Award for Excellence


Faculty from the Department of Physics

The Department of Physics was selected to receive the 2017 University Senate Departmental Award for Excellence in Education. The department will use the award, a $30,000 grant to be administered in three yearly installments of $10,000, for activities to enhance teaching and learning.

“The award was well deserved,” said Auburn Senate Chair Daniel Svyantek. “It recognizes the department’s commitment to improving both undergraduate and graduate education. The department’s efforts reflect the dedication to and the importance of teaching excellence in the STEM disciplines.”

Established at Auburn in 2013 and first presented in 2014, the award is administered by the University Senate Teaching Effectiveness Committee.

Each year, academic departments across campus are invited to submit to the Teaching Effectiveness Committee proposals summarizing the departmental philosophy of teaching and learning and a narrative describing the approaches used to achieve and measure excellence in those areas. Four finalists were selected to give presentations detailing learning excellence and plans for future activities to enhance teaching and learning.

The winning proposal was written by a team of department faculty members that included Michael Fogle, Stuart Loch, Ameya Kolarkar, Uwe Konopka, Marcelo Kuroda, and Guillaume Laurent.

“The department’s faculty cares a great deal about the teaching that we do, and it’s something that the faculty strives to do well,” said physics' chair James Hanson. “The faculty actively work together to improve the teaching that we do and what the students learn.”

The Department of Physics has more than 25 faculty, 60 undergraduate students, and 50 graduate students. Each student receives a sort of individual attention that is usually only available at much smaller schools.

Additionally, the department has one of the leading plasma physics programs in the country, along with strong research in atomic, molecular, and optical physics, and condensed matter/solid states. In 2019, the department will move to the newly renovated Leach Science Center, where most of the laboratory facilities are currently housed. The state-of-the-art building is designed to foster collaboration between faculty, house undergraduate laboratory classrooms, and connect faculty and graduate students in the lab.

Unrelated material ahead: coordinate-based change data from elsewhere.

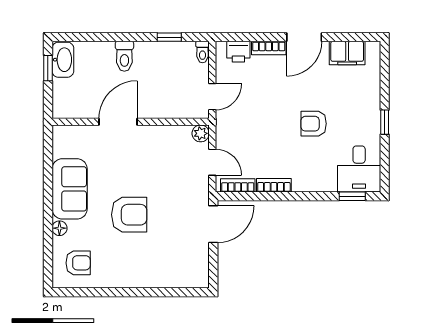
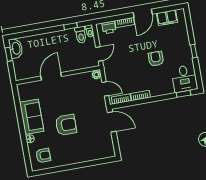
toilet: (124, 56) -> (81, 35), moved
armchair: (314, 124) -> (156, 59), turned 90
door: (213, 224) -> (112, 122), hinge flipped

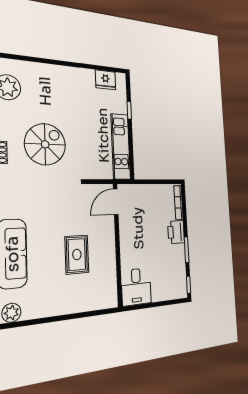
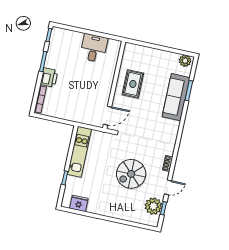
spiral stairs: (45, 144) -> (131, 174), moved
door: (116, 202) -> (108, 116), moved
wall: (117, 245) -> (114, 85), moved

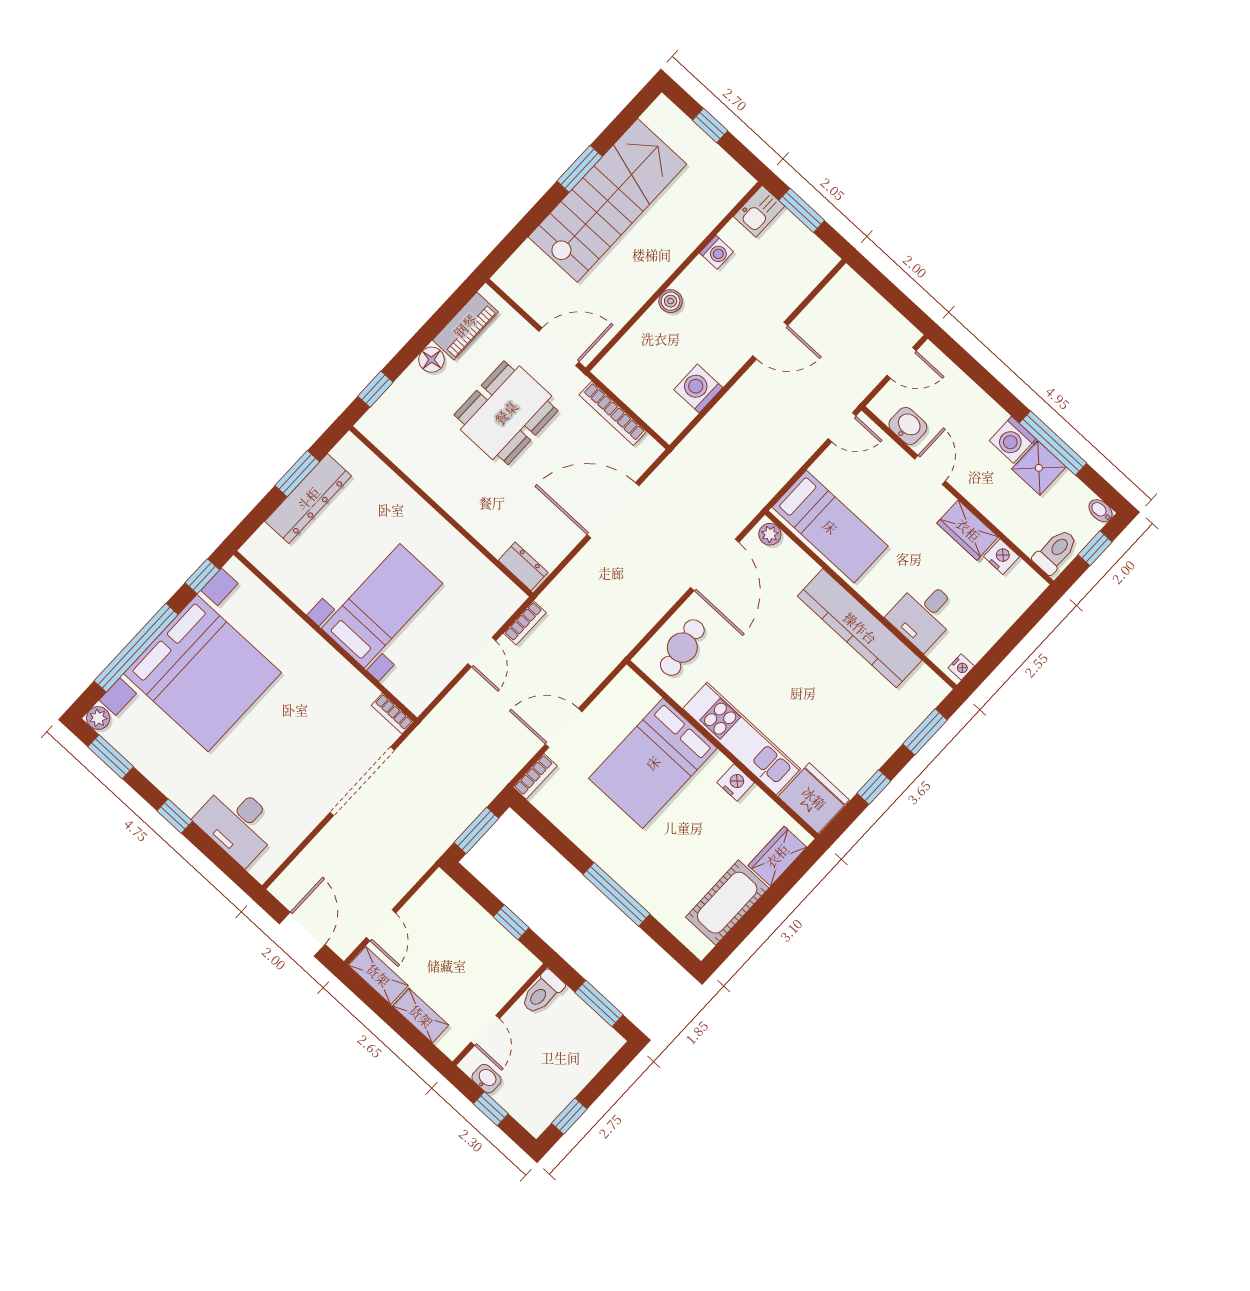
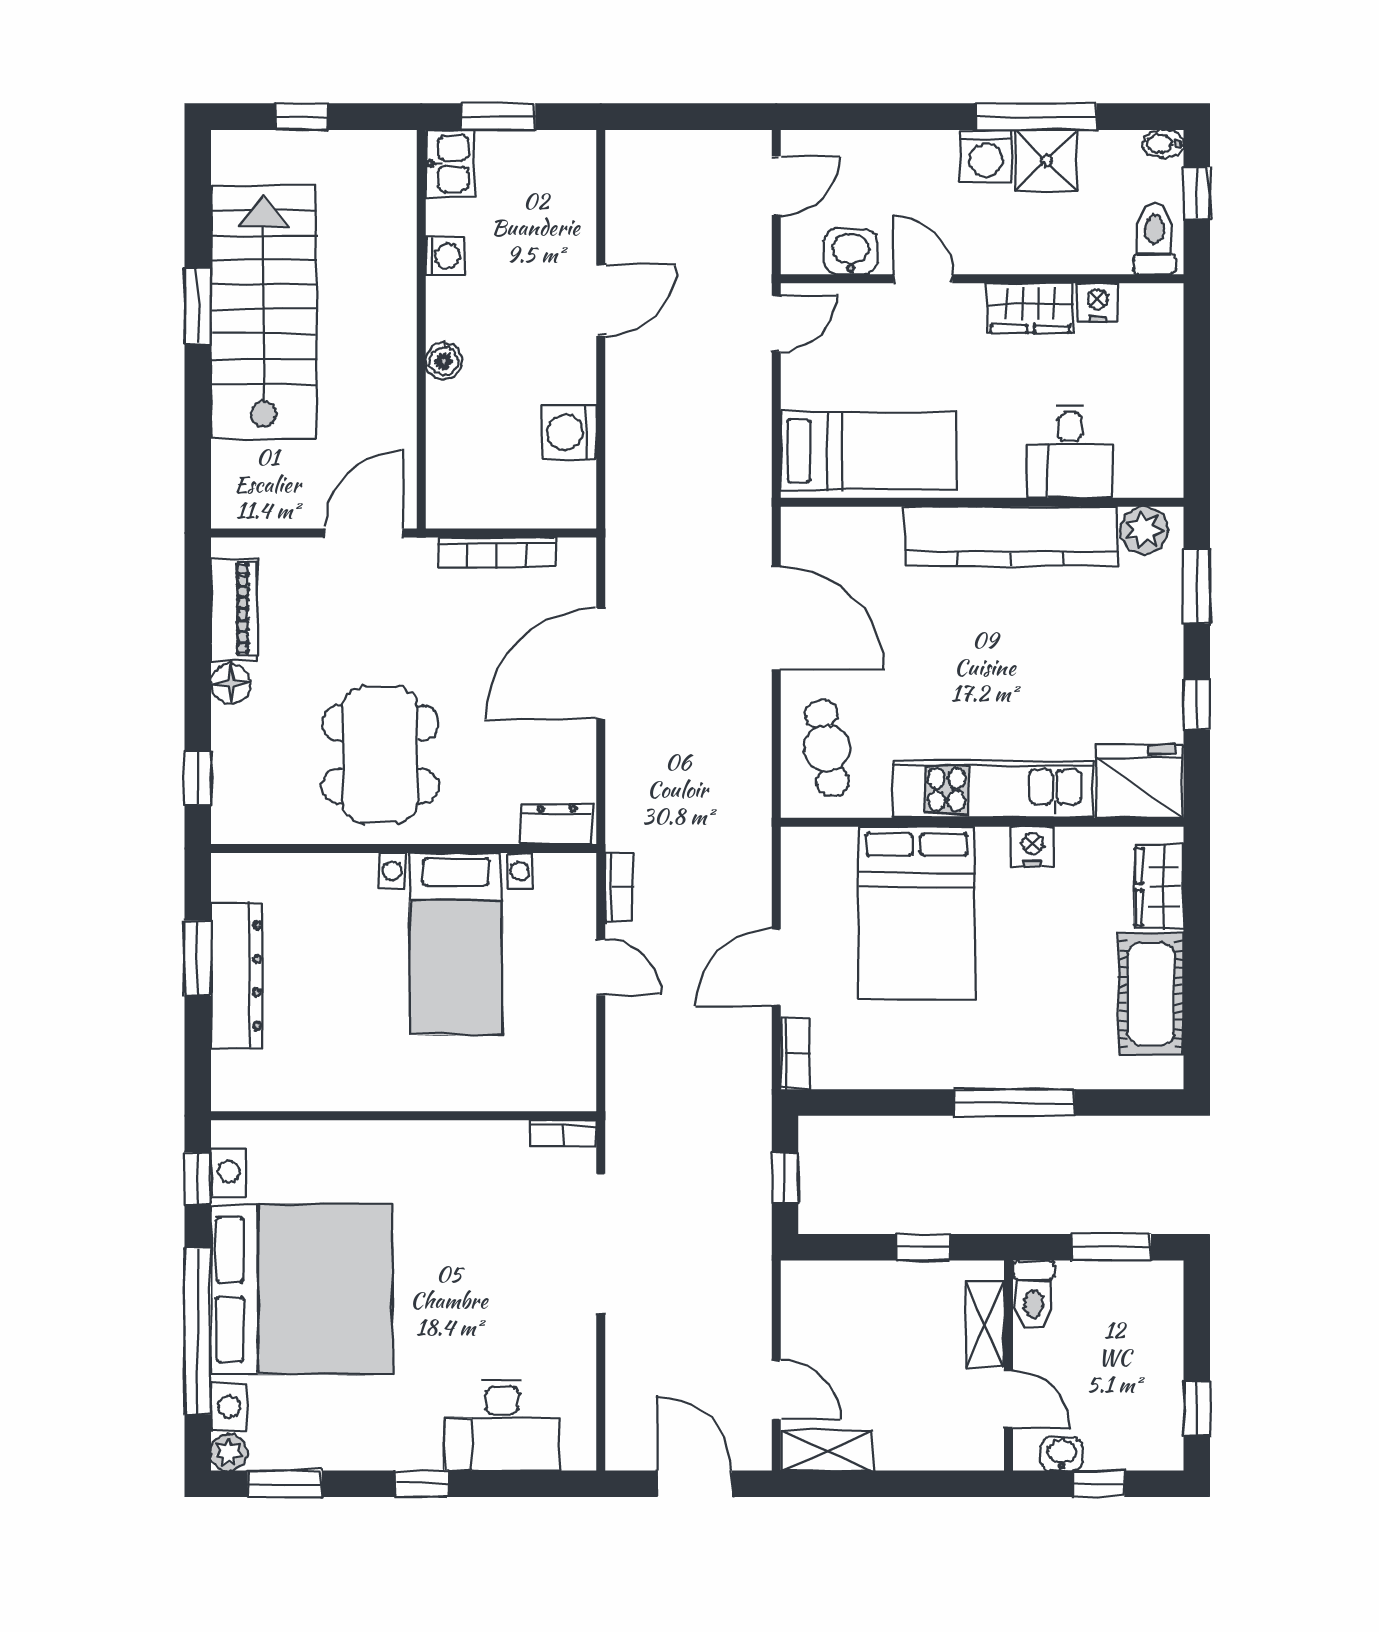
dining table: (506, 413) -> (380, 755), moved
plant: (770, 534) -> (1144, 530), moved, width x1.38, depth x1.38
bed with nightstands: (382, 606) -> (456, 944), moved, turned 180
nightstand: (961, 667) -> (1169, 473), removed
window: (476, 830) -> (785, 1178), width x0.67
shelving: (421, 1016) -> (985, 1324), moved, turned 90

Plans for the award funding also include faculty summer stipends to develop and implement online math remediation videos for undergraduate students. By using online math remediation resources, undergraduate students are able to bridge the gap between the math they’ve learned in math classes with how they need to apply those concepts in physics.

“We want to make the teaching that we do more effective so students can either learn it more thoroughly or learn it in less time,” said Hanson. Online math remediation resources are underway with the non-calculus-based Introductory Physics course predominantly taken by pre-health professionals, and the Department of Physics is planning to extend this to the calculus-based Engineering Physics course.

The department will also use faculty summer stipends for training and development of active learning components. “We have a lot of people who use active learning in the department,” said Hanson, “but one of the things that slows new faculty down is that it’s really a different way of teaching. By sharing resources and practices that people have used and found work, everybody doesn’t have to reinvent the wheel.”

Another focus on faculty includes providing an active-learning mentor for new faculty who will support their active learning development, introducing a common repository of teaching materials and assessment data, and furthering the teaching assistant training program so students graduate with a deep understanding of evidence-based instructional practices.

“I think the changes we’re making are going to keep the faculty’s enthusiasm at a high level and ensure that good ideas and practices are propagated to others rapidly,” said Hanson. “We want to be able to give student’s better advice when they come to us with difficulties by saying ‘try this’ or ‘try that’ with the hope that the advice will be helpful for them to improve their learning.”